# bridge collapse scene



## BMK (Sep 13, 2011)

I stopped at a Model Railroad shop in Monroe, Wisconsin and owner showed us his layout. He had a bridge collapse scene. It gave me an idea for a corner area on my own layout. The following photo is the result.


----------



## DonR (Oct 18, 2012)

Very clever scene in a space where you can't do much
else. 

It's imaginative creativity like this that make our
layouts fun.

Don


----------



## ninjarobert (Dec 19, 2017)

Cool idea!


----------



## D&J Railroad (Oct 4, 2013)

Just need a spreading oil slick in the water.


----------



## J.C. (Dec 24, 2016)

here is a original collapse 1890.


----------



## Gramps (Feb 28, 2016)

Very clever, well done.


----------



## mesenteria (Oct 29, 2015)

Nice job. It looks realistic. 

If you don't mind a suggestion, and could stand to not have an oil slick on the water, get a small jar of Mod Podge craft acrylic from Wally's crafts section and stipple some of it on the top of your glassy water. When it dries, it will dry clear and it will look like naturally rippled water surfaces.

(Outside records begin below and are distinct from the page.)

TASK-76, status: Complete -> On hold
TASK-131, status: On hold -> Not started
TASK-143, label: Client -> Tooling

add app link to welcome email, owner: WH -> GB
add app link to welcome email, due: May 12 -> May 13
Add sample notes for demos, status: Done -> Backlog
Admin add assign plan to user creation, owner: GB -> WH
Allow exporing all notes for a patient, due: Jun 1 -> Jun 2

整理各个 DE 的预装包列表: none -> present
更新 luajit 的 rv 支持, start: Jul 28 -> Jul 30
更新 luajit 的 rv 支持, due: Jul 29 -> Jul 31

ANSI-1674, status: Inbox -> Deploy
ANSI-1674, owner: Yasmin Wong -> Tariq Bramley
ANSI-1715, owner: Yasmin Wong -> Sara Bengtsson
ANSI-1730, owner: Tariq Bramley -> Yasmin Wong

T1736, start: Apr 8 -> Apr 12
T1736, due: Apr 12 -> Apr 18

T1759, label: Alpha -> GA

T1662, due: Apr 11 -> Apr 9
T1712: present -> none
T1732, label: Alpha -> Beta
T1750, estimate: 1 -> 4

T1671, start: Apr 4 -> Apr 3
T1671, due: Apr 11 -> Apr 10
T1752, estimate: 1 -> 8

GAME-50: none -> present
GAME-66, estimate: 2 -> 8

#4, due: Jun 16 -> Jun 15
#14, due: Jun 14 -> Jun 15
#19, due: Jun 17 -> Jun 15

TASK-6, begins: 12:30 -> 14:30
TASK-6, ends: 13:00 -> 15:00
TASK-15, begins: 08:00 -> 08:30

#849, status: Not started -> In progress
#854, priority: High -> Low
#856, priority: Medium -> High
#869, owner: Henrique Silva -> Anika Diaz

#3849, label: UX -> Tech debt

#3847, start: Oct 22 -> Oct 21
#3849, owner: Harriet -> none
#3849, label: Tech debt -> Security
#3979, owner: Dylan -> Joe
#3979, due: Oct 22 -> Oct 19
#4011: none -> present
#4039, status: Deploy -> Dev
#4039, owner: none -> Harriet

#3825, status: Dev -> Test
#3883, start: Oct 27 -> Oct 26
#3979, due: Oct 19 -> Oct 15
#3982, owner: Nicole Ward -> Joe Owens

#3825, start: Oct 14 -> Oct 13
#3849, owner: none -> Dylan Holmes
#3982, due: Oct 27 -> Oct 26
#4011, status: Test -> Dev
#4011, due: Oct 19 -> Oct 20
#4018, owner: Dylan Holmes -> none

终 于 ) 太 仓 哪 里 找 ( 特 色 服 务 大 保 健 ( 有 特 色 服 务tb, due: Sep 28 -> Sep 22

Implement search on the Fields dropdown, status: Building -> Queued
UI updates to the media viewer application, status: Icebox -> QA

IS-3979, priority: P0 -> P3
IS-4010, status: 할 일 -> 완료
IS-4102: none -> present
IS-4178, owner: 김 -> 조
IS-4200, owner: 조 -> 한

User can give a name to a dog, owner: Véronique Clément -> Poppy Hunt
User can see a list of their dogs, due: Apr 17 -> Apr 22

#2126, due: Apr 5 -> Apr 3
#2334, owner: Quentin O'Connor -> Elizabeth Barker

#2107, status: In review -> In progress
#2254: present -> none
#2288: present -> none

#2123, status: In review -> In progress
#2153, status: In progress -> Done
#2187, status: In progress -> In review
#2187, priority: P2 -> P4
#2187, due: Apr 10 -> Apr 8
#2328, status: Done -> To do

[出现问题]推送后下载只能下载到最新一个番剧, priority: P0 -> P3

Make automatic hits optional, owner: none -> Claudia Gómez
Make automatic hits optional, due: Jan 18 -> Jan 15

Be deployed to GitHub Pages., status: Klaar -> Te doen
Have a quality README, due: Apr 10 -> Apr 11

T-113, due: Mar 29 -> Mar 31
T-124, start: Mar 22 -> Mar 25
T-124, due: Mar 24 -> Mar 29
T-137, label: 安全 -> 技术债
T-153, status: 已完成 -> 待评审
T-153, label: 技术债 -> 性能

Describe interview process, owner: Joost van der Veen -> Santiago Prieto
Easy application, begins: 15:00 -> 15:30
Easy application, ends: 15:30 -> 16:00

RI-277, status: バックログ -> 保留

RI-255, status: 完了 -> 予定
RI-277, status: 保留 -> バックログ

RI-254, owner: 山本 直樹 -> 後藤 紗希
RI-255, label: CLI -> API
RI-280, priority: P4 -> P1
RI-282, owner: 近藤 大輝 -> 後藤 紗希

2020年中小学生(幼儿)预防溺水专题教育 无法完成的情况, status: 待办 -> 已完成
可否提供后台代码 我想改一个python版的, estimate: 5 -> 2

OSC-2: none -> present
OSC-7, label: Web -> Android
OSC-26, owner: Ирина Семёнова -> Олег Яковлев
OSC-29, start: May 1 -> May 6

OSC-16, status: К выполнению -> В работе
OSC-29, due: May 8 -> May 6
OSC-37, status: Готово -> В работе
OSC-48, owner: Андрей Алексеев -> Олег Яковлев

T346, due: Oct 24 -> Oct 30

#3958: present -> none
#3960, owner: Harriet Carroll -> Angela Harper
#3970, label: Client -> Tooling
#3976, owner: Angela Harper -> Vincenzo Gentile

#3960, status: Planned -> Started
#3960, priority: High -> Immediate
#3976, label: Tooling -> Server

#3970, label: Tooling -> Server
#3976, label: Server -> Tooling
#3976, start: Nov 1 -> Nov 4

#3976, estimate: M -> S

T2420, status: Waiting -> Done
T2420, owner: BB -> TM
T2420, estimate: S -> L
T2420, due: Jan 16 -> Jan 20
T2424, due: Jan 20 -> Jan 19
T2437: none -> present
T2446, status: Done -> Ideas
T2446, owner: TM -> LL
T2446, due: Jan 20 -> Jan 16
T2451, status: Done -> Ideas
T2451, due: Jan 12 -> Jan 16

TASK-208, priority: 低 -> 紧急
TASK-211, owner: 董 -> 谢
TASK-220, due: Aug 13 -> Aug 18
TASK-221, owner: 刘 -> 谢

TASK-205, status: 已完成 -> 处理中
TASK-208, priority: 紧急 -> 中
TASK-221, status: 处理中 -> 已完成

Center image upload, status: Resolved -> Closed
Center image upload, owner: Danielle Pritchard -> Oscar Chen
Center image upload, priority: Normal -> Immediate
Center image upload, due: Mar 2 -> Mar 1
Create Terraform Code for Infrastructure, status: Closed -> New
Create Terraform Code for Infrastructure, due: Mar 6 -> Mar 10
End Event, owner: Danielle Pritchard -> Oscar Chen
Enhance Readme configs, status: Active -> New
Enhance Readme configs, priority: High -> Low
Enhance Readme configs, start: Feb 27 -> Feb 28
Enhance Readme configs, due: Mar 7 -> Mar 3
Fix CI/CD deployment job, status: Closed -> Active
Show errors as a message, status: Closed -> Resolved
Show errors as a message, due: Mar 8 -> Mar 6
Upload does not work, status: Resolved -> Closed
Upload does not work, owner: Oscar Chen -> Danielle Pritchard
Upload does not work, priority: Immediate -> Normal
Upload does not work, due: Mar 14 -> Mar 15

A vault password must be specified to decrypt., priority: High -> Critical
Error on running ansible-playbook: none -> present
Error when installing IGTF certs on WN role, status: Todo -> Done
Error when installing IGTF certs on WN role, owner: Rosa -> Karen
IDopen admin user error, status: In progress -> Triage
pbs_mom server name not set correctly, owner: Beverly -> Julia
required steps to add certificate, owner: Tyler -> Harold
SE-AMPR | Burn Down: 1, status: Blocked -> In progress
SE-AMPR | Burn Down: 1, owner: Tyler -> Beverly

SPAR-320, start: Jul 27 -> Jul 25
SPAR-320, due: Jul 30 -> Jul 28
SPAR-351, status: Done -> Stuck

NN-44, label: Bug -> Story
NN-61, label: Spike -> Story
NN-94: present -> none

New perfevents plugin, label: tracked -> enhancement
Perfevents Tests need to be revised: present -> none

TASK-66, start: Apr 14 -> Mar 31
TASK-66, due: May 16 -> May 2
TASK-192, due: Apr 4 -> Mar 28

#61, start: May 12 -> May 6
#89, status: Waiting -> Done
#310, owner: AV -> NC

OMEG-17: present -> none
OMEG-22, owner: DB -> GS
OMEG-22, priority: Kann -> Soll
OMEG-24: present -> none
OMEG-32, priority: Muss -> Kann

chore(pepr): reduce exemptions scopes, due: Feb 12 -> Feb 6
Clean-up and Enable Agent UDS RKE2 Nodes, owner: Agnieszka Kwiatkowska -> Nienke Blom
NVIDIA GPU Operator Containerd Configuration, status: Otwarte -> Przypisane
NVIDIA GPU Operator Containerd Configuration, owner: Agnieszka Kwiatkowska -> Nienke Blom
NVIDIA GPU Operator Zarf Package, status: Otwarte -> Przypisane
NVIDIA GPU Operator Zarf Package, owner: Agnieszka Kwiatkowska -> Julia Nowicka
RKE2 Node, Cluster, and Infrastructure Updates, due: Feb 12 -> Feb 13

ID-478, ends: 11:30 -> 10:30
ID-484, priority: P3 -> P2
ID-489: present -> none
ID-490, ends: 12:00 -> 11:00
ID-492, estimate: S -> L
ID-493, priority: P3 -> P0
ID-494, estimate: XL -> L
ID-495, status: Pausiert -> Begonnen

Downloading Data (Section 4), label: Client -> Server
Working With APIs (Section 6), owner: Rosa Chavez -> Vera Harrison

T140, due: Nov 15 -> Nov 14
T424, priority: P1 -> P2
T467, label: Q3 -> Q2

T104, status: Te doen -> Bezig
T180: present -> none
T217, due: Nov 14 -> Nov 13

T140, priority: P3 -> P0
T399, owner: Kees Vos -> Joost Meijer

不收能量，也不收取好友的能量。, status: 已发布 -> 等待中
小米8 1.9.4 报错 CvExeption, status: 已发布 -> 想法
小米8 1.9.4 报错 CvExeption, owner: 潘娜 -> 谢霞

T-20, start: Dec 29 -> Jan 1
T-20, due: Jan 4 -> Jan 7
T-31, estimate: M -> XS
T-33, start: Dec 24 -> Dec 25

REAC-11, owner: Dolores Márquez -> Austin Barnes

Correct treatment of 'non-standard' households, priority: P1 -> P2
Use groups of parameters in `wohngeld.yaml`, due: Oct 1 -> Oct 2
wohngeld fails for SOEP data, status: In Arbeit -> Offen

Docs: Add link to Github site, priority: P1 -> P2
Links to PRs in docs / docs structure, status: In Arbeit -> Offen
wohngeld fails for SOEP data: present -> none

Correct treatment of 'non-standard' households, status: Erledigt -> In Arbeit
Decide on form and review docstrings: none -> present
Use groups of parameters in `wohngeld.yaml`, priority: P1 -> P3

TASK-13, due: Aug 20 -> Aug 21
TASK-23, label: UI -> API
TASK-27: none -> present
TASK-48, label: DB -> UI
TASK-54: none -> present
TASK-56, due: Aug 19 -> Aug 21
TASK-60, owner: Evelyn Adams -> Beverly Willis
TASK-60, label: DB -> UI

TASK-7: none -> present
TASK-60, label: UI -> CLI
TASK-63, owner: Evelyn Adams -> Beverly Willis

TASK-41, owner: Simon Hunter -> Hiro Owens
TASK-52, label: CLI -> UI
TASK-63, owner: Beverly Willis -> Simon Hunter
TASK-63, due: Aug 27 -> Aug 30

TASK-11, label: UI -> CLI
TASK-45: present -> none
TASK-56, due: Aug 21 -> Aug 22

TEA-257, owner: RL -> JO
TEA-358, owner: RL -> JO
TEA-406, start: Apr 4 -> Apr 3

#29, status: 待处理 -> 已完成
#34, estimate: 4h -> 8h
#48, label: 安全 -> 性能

If you'd like to do this, you'll need the 'gloss' Mod Podge, and a disposable foam brush about an inch across. You pour on a thin layer, spread it around well, turn the applicator onto its flat side, and tap it along the spread layer. It will look rippled when it dries.


----------



## RonthePirate (Sep 9, 2015)

That really is a great way to fill up that corner that you couldn't think of anything else for!
It doesn't take much work to accomplish, and everyone has a few "beater" cars laying around.
And it doesn't tie up any mainline or even spur space.


----------



## A&NRR (Aug 2, 2015)

Agree with the others, great use of otherwise wasted space. I enjoy little scenes like this, keeps the layout interesting to look at. Great conversation piece as well, especially if you invent a story to go with it.


----------



## Kloudbuster (Jan 20, 2017)

That is great. Makes the creative juices flow

Sent from my HTC6525LVW using Tapatalk


----------



## MikeB (Feb 11, 2016)

I always enjoy scenes like that!!


----------



## Spence (Oct 15, 2015)

Excellent scene. :appl::appl:


----------



## Wolferz (Aug 20, 2015)

BMK said:


> I stopped at a Model Railroad shop in Monroe, Wisconsin and owner showed us his layout. He had a bridge collapse scene. It gave me an idea for a corner area on my own layout. The following photo is the result.


I was interested in this but the image is broken. Could you upload it and share again please?


----------



## highvoltage (Apr 6, 2014)

Wolferz said:


> I was interested in this but the image is broken. Could you upload it and share again please?


Actually he posted it as a .pdf file, but here is a .jpg:


----------



## Wolferz (Aug 20, 2015)

That's pretty neat.


----------



## QueenoftheGN (Dec 10, 2019)

cool!


----------